CANAN KAFTANCIOĞLU: TOPLUM GAZETCİLERİN NİYE ÖLDÜRÜLDÜĞÜNÜN HESABINI SORMAK ZORUNDA
Toplumsal Bellek Platformu adına Dr. Canan Kaftancıoğlu, şunları dile getirdi:
“Türkiye’de gazetecilerin neden öldürüldüğünü, 5N1K sorusunu toplumun geneli kendine sormalı. Toplum, hafızasızlaştırılıyor. Her gün ölümlerin olduğu, olayların olduğu bir ülkede, yaptığımız etkinliklerle topluma öldürülen gazetecileri, aydınları hatırlatmak istiyoruz. Ölümlerden sonra yaşanan hukuksuzluklara dikkat çekmek istiyoruz. Bakın 60 yıl önce işlenmiş bir cinayetle, 10 yıl önce işlenmiş bir cinayetin hukuki süreci aynı işlemiş. Hiçbir şey değişmemiş. Her ikisinde belgeler kaybolmuş, savcılar değişmiş. Süreç hiç değişmemiş. Mekanizma sistematik olarak devam ediyor. Bir yerden bu mekanizmaya çomak sokulması gerektiğini düşündük ve platform olarak bu tuğlaları çekelim istedim. Evet, biz acılarımızı kendimiz yaşarız ama; gerçeklerin de ortaya çıkmasını istiyoruz.

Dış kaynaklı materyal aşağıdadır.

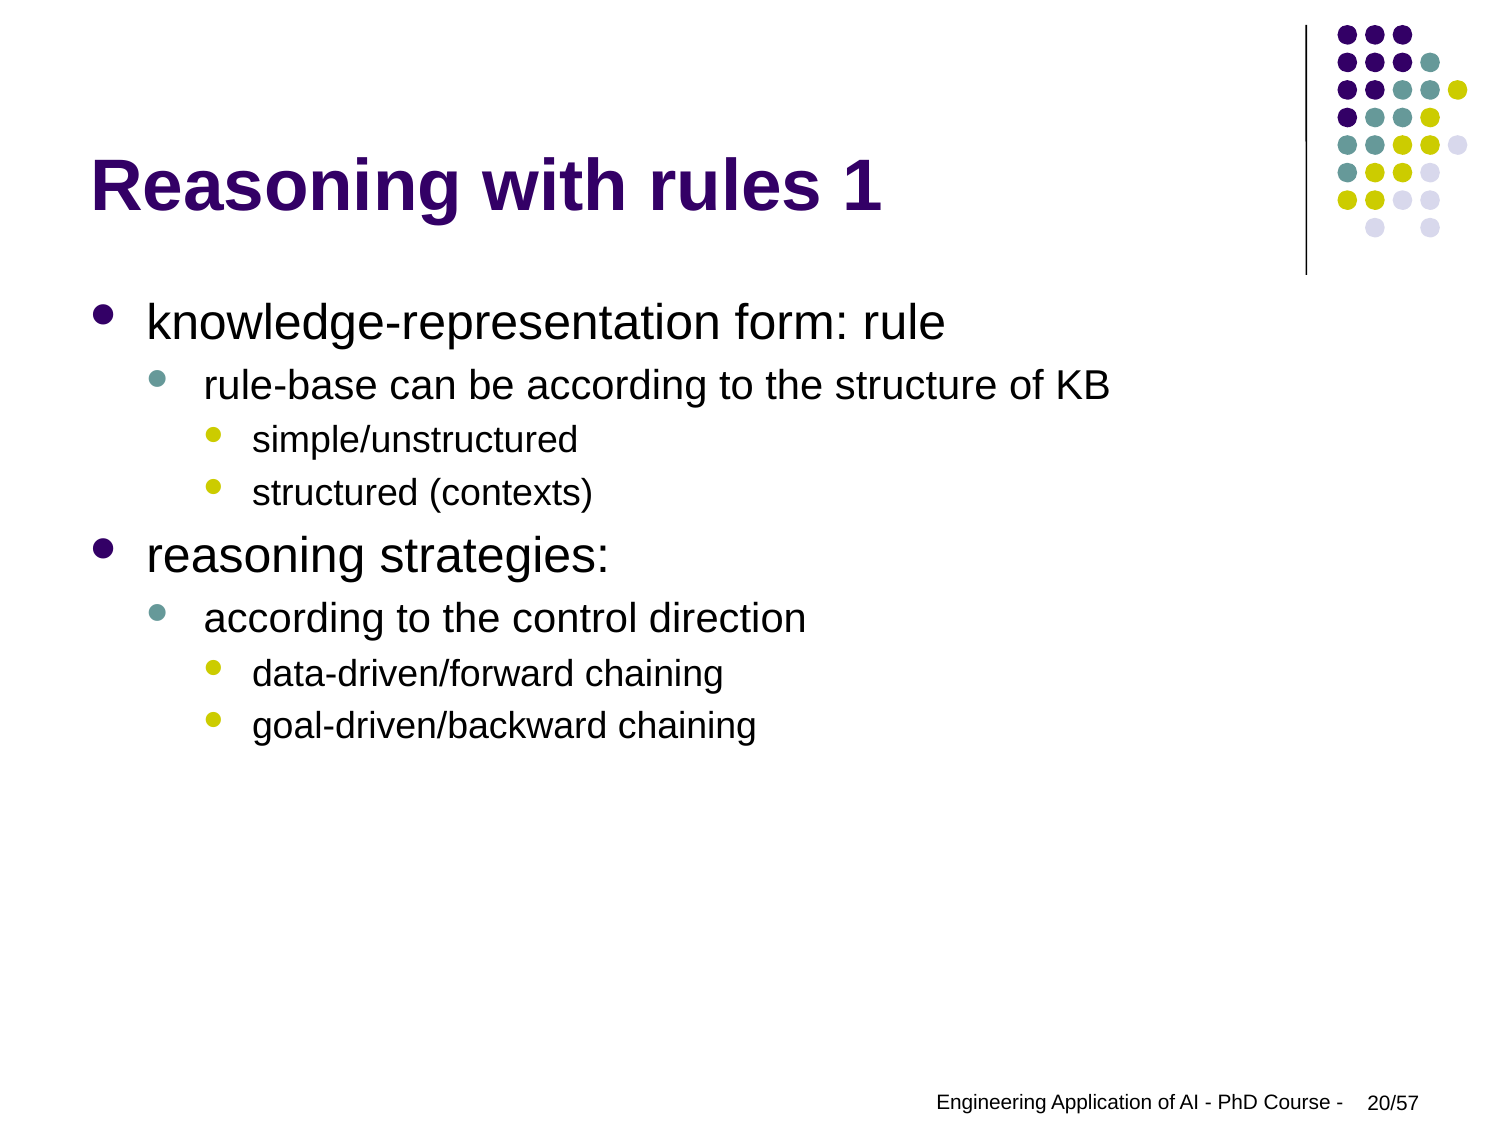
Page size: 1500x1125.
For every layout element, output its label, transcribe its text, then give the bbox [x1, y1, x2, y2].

title Reasoning with rules 1 [74, 19, 1313, 233]
list knowledge-representation form: rule rule-base can be according to the structure of KB simple/unstructured structured (contexts) reasoning strategies: according to the control direction data-driven/forward chaining goal-driven/backward chaining [74, 281, 1460, 1006]
slide_number 20/57 [1352, 1082, 1448, 1125]
footer Engineering Application of AI - PhD Course - [855, 1080, 1365, 1125]
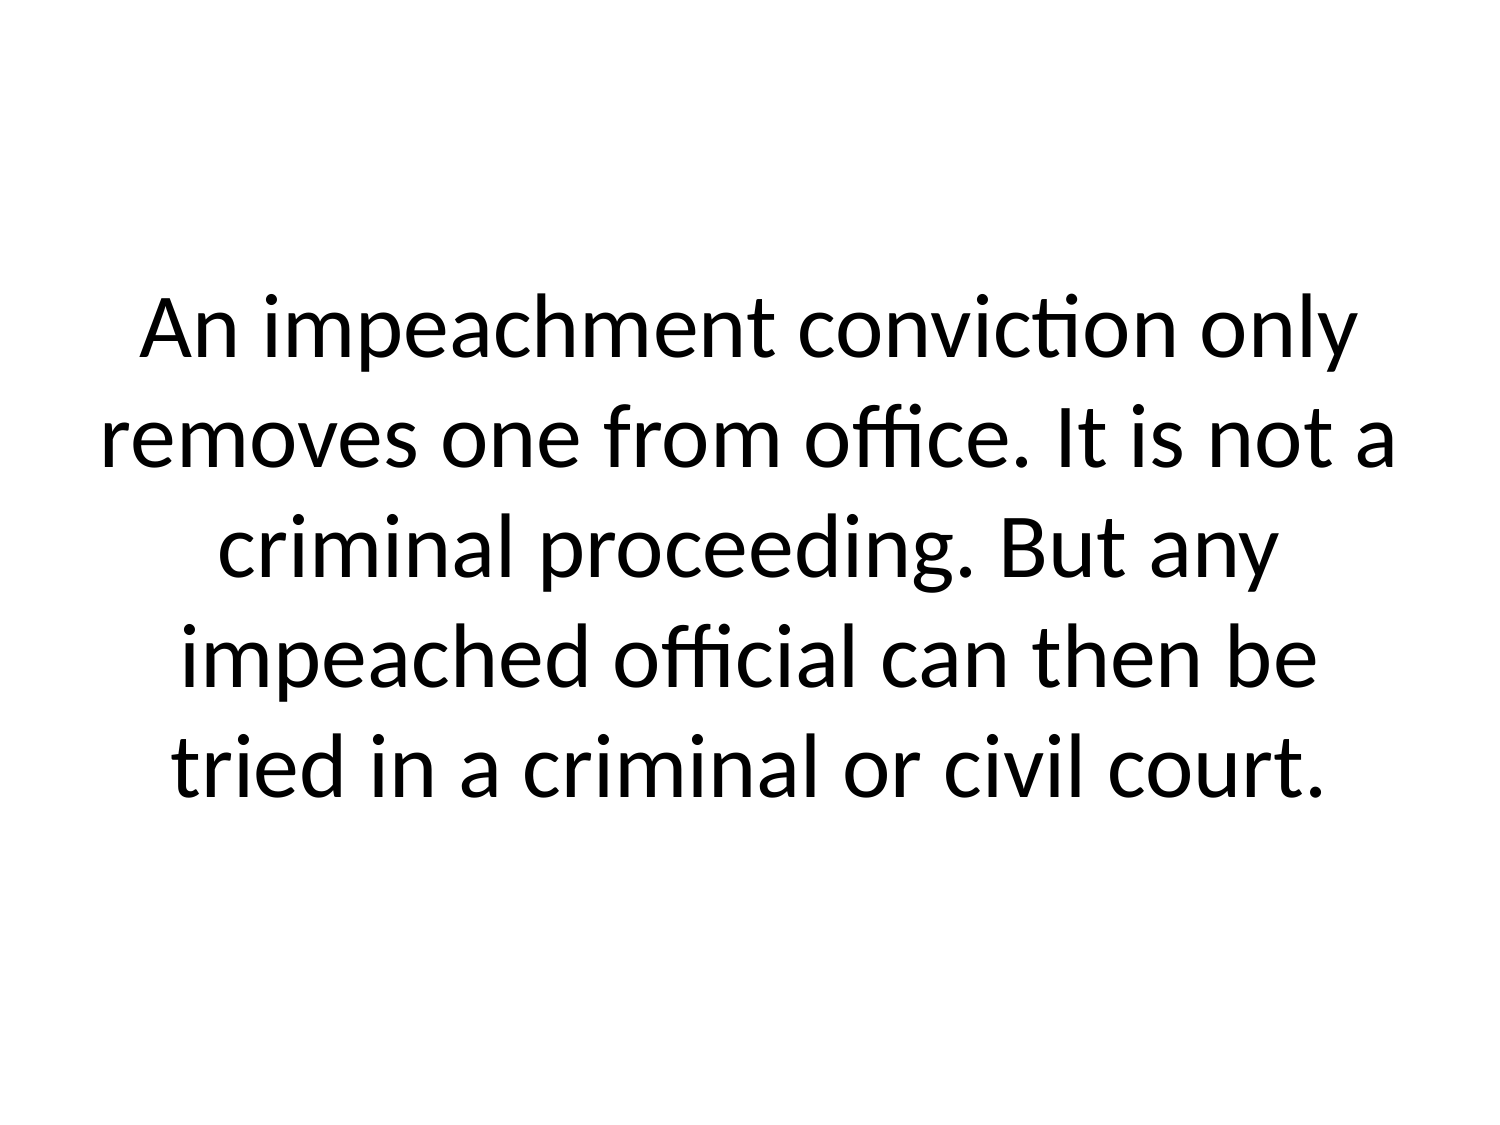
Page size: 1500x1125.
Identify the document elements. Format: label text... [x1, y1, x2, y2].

title An impeachment conviction only removes one from office. It is not a criminal proceeding. But any impeached official can then be tried in a criminal or civil court. [74, 44, 1426, 1038]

TBMM’ye gittik. Dilekçeler verdik. Komisyon kurulsun istedik. Biz bunları söylerken AKP hükümeti dilekçelerin tamamını reddetti. Acaba bu failler neden ortaya çıkmıyor? Gerçekler korkutucu. Gerçeklere ulaşmak, kiminin çıkarına gelmiyor. Zaman zaman umutsuzluğa kapıldığım oluyor.
Umut insanda en son tükenen şey. Geçmişle yüzleştiğimiz, gerçeklerin ortaya çıktığı bir dünya umuduyla, öldürülen gazetecileri bir kez daha saygıyla anıyorum.”

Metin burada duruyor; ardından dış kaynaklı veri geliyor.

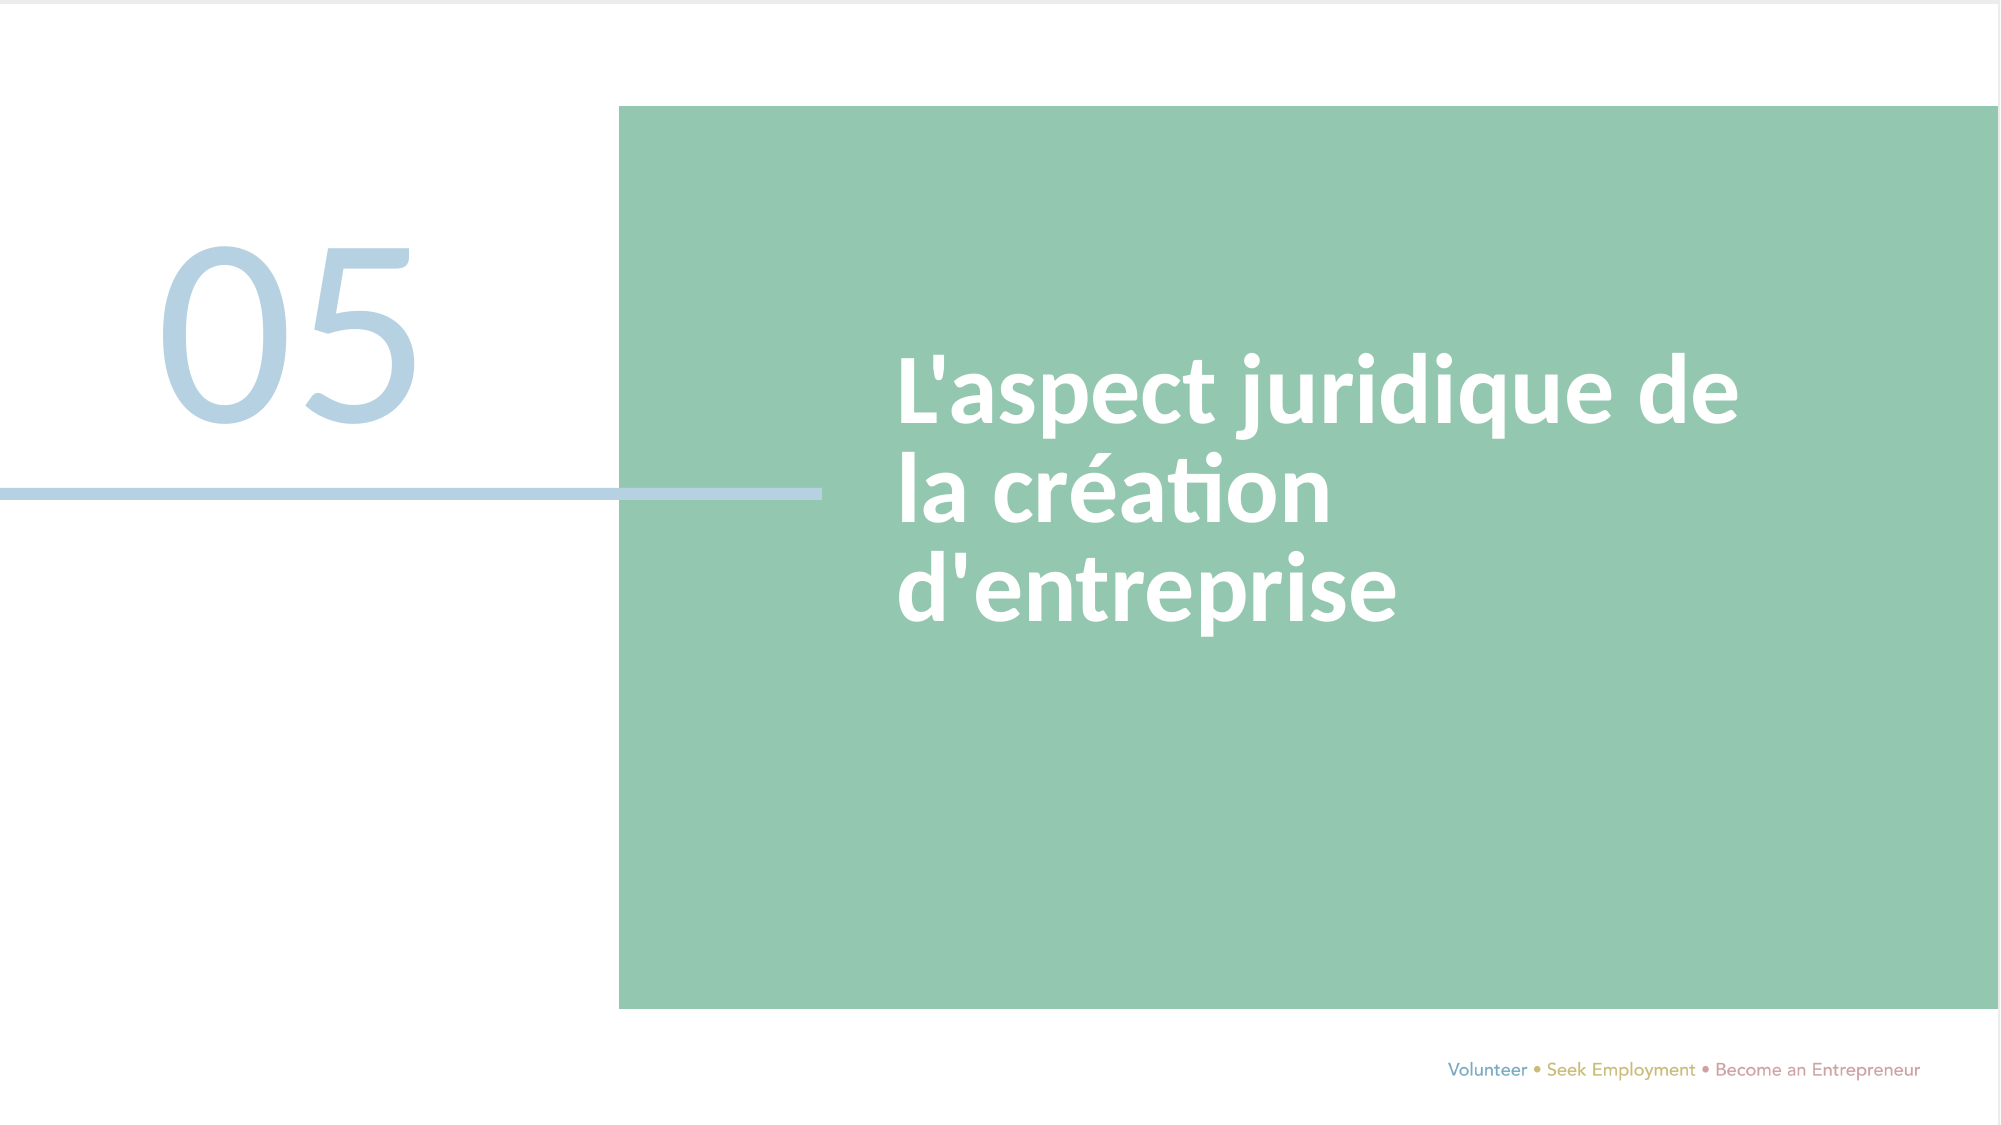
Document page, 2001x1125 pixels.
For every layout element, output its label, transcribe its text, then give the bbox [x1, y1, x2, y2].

BAHRİ BELEN: GAZETECİLER VE AVUKATLAR İNSAN HAKLARI HOPARLÖRÜDÜR
Avukat Bahri Belen, şunları dile getirdi:
“Dünyanın her yerinde gazetecilere saldırı oldu. Ama Türkiye’de çok daha fazla oldu. Türkiye’de gazetecilerle avukatlar arasında benzerlikler görüyorum. Avukat ve gazetecileri; Türkiye’deki insan hakları mücadelesinin hoparlörü olarak görüyorum. Gazeteciler ve avukatlar, bu ülkedeki, insan hakları kobaylarıdır. Öldürülen gazetecilere, sendikacılara, aydınlara baktığımızda, muhalif olan kişiler olduğunu görüyoruz. Hangi hükümet gelirse gelsin, hangi yargı gelirse gelsin; cinayetler aydınlatılamıyor. Gazeteciler, toplumu aydınlatırlar. Siyasi cinayetler, bireyin ve toplumun gelişmesini engelliyor. Bu cinayetlerin aydınlatılmamasının nedeni, devletin içinde görülen ya da görülmeyen bağlantıların olmasından kaynaklanıyor. Gazeteci cinayetleri, gazetelere yönelik baskıları; doğrudan demokrasi, doğrudan insan haklarıyla doğrudan özgürlüklerle bağlantılı görmek gerekir. Gazetecilerle avukatlar arasında benzerlikler görüyorum. Birçok avukat arkadaşım yapılan hukuksuzluklara karşı gerçekten çok emek veriyor. Canla başla birçok tehlikeyi göze alarak bu amaçla bu niyetle bu mücadele yapılıyor. Hrant Dink Davasıyla ilgili belli bir mesafe alındı. Elimizden gelen mücadeleyi yapıyoruz. Aydınlarımızla, aydınlarımızın yakınlarıyla, çabalarıyla mücadele ediyoruz. Hrant Dink cinayetine kadar ben bu devletin katilleri yakalamak istemediğini düşünürdüm. Hrant Dink cinayetiyle devletin cinayetten önce de cinayetin kolaylaştırılmasını sağladığını gördüm,”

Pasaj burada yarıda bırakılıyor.